Stored records:
____
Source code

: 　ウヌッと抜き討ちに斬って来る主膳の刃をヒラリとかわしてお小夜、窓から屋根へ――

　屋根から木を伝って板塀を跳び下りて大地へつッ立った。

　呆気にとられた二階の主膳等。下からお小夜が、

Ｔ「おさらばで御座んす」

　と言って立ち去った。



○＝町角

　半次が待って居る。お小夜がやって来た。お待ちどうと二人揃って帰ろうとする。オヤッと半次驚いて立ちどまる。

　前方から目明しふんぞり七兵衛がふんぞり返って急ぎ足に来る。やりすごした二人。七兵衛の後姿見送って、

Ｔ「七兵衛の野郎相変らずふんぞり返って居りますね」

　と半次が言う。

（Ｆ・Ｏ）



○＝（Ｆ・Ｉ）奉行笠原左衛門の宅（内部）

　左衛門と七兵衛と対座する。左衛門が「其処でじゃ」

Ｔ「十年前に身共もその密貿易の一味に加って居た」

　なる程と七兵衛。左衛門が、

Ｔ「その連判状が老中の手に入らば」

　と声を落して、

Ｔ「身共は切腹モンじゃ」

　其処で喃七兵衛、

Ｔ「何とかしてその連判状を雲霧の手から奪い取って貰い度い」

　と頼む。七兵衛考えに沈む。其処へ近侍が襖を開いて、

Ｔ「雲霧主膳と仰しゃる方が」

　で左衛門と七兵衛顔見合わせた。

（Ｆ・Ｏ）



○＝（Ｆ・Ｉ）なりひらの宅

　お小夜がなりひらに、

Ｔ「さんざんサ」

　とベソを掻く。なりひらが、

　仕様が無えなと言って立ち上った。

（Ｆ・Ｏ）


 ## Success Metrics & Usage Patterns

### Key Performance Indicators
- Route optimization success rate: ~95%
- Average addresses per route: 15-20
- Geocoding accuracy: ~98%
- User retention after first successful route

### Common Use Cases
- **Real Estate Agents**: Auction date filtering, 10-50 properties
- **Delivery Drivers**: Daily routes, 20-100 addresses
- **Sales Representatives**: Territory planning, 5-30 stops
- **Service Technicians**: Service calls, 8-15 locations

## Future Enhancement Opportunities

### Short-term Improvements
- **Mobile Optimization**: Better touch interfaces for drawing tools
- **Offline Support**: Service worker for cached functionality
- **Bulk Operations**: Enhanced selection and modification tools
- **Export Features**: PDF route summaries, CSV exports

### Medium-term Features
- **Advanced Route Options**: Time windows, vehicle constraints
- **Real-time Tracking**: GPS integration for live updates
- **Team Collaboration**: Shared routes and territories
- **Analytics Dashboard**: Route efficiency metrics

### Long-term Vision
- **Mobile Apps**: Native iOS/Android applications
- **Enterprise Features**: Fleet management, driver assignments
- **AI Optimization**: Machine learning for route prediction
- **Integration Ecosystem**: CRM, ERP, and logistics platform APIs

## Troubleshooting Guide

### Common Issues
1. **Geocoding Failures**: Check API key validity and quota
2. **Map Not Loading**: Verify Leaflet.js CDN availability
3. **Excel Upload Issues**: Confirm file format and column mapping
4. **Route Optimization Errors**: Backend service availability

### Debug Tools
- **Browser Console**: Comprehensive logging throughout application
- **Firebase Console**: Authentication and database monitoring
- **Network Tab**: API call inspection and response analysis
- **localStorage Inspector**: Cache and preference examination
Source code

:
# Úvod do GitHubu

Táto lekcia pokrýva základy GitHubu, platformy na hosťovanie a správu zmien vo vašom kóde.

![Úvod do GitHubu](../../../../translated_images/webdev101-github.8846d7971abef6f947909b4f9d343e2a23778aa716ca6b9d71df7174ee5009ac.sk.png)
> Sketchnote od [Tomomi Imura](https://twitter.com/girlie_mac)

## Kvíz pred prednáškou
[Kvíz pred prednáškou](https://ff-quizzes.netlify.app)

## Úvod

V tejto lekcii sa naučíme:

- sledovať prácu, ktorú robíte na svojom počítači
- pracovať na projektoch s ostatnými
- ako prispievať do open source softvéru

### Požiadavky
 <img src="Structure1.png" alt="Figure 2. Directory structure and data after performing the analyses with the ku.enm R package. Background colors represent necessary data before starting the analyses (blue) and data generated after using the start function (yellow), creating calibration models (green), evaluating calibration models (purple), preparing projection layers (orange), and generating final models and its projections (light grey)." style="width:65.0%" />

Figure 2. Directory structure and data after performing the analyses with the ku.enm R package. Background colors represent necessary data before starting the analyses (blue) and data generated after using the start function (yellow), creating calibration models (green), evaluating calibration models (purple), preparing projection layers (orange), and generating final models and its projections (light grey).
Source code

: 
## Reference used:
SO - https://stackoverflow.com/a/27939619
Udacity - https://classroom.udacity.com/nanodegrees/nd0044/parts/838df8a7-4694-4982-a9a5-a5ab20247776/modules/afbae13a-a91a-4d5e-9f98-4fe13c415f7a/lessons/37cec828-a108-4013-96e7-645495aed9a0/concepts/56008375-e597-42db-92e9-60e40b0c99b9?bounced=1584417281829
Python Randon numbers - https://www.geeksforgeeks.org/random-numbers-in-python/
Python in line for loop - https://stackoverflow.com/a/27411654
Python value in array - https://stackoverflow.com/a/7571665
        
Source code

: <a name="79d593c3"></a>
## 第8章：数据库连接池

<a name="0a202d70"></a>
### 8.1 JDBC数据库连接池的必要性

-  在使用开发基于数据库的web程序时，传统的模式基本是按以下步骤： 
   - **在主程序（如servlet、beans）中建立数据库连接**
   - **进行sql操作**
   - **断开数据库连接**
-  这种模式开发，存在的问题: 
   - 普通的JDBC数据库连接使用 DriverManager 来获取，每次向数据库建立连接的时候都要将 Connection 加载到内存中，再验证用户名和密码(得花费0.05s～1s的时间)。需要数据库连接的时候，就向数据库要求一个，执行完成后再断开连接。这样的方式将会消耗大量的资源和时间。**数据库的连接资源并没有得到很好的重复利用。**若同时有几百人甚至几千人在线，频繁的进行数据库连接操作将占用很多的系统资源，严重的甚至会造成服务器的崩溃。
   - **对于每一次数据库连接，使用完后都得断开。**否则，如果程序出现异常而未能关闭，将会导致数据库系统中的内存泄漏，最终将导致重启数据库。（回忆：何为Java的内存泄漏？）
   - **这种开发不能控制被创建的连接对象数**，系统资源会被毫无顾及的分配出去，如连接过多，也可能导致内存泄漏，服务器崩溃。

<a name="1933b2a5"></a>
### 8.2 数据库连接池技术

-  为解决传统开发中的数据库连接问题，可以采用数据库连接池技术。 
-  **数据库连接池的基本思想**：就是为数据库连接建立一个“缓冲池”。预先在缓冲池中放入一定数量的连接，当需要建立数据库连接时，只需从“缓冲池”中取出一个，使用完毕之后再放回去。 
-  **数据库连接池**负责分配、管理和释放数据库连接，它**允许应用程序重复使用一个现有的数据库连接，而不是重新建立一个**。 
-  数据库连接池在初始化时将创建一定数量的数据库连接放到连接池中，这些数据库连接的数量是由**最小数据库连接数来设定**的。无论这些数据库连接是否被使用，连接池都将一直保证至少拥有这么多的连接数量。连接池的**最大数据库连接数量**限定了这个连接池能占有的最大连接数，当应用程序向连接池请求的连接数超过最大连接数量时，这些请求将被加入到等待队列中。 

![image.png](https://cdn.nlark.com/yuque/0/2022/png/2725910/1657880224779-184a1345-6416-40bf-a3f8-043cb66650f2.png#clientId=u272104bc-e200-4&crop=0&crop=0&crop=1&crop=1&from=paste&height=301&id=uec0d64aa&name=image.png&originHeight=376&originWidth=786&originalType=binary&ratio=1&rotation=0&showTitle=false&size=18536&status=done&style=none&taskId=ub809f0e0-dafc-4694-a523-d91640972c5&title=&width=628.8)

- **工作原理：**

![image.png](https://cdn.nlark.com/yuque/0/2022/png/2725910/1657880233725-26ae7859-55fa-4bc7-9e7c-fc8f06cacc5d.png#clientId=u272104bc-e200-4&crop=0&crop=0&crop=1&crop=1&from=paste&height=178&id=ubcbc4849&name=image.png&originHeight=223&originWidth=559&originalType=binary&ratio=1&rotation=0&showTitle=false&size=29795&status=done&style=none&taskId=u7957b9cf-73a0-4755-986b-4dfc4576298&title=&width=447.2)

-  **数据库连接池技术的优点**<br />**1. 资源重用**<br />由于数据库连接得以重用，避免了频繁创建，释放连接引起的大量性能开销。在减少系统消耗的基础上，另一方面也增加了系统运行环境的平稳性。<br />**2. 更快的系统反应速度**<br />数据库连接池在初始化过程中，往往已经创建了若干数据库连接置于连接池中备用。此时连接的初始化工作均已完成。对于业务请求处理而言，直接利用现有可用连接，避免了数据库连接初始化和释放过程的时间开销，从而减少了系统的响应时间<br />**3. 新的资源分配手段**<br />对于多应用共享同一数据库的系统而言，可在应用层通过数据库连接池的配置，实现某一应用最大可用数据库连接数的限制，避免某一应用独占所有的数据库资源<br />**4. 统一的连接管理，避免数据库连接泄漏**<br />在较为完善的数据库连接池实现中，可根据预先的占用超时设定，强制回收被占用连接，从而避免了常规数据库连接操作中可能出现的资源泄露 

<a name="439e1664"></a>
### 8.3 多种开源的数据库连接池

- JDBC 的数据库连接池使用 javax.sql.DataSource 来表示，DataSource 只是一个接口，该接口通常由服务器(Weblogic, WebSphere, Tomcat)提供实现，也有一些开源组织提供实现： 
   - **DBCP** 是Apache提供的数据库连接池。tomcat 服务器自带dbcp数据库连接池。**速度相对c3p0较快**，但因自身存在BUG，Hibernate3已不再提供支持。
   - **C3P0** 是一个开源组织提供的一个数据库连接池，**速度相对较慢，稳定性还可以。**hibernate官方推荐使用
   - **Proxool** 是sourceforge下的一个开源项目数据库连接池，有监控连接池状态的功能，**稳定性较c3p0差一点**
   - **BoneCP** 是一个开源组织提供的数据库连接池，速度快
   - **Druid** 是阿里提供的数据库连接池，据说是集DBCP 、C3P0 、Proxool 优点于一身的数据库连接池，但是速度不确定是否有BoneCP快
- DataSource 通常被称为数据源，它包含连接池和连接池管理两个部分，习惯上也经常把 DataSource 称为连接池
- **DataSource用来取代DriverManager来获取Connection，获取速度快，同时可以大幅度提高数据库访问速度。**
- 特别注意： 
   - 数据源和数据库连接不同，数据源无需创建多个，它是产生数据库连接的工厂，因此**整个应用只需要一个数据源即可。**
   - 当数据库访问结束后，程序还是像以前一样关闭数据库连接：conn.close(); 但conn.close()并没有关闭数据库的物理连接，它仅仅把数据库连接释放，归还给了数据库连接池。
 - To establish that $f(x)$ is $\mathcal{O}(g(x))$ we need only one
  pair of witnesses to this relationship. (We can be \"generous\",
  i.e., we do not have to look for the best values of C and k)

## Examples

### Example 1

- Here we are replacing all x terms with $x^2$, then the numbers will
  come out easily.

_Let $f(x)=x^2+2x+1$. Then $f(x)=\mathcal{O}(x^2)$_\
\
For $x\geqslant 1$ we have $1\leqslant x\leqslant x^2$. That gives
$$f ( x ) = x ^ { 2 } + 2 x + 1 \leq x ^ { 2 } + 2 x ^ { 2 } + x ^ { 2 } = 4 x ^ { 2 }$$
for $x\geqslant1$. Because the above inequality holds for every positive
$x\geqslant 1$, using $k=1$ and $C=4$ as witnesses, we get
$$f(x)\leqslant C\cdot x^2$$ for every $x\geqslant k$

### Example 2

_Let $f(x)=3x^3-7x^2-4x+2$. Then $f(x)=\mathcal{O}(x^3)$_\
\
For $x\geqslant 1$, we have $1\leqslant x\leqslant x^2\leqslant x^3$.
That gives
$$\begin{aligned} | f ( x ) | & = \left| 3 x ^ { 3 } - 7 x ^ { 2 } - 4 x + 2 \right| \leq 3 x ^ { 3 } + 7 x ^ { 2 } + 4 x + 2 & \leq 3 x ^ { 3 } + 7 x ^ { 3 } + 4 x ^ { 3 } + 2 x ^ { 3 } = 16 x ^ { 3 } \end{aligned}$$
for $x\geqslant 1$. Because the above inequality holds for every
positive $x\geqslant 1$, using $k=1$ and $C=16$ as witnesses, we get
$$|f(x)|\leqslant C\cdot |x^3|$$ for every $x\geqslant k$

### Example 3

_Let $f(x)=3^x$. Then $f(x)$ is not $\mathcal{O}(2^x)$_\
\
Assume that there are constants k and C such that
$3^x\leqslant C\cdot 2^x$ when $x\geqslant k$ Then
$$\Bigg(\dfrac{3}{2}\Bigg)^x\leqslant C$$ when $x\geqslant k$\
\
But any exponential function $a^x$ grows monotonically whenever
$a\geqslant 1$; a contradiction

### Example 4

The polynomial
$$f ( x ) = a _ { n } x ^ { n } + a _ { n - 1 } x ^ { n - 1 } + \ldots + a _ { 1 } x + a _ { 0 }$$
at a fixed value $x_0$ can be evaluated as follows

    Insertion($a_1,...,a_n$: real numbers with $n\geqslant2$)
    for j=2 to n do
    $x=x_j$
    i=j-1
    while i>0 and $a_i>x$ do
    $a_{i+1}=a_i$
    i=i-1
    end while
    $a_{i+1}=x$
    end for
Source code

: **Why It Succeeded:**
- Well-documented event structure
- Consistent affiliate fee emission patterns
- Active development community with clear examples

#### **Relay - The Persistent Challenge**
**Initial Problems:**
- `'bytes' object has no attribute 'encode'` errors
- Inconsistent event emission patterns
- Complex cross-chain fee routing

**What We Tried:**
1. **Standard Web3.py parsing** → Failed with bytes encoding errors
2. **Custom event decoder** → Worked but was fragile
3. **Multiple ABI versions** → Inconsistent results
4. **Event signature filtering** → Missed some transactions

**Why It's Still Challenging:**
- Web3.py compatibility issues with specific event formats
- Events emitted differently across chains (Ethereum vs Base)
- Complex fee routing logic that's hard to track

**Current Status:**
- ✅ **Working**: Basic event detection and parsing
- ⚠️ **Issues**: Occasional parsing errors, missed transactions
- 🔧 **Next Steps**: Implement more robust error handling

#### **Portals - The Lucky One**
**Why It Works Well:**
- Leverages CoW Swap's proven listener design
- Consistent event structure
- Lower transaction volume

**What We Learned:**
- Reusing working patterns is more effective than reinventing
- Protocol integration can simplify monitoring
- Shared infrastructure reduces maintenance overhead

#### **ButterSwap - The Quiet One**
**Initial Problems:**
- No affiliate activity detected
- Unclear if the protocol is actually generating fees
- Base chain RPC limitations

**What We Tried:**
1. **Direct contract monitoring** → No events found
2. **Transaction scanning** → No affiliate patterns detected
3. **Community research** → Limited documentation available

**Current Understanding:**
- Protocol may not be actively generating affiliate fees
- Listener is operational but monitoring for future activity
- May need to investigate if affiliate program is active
____
REQUEST: Every line in the data above that contains the word "Python" should be copied.

SOLVED EXERCISE:
Python Randon numbers - https://www.geeksforgeeks.org/random-numbers-in-python/
Python in line for loop - https://stackoverflow.com/a/27411654
Python value in array - https://stackoverflow.com/a/7571665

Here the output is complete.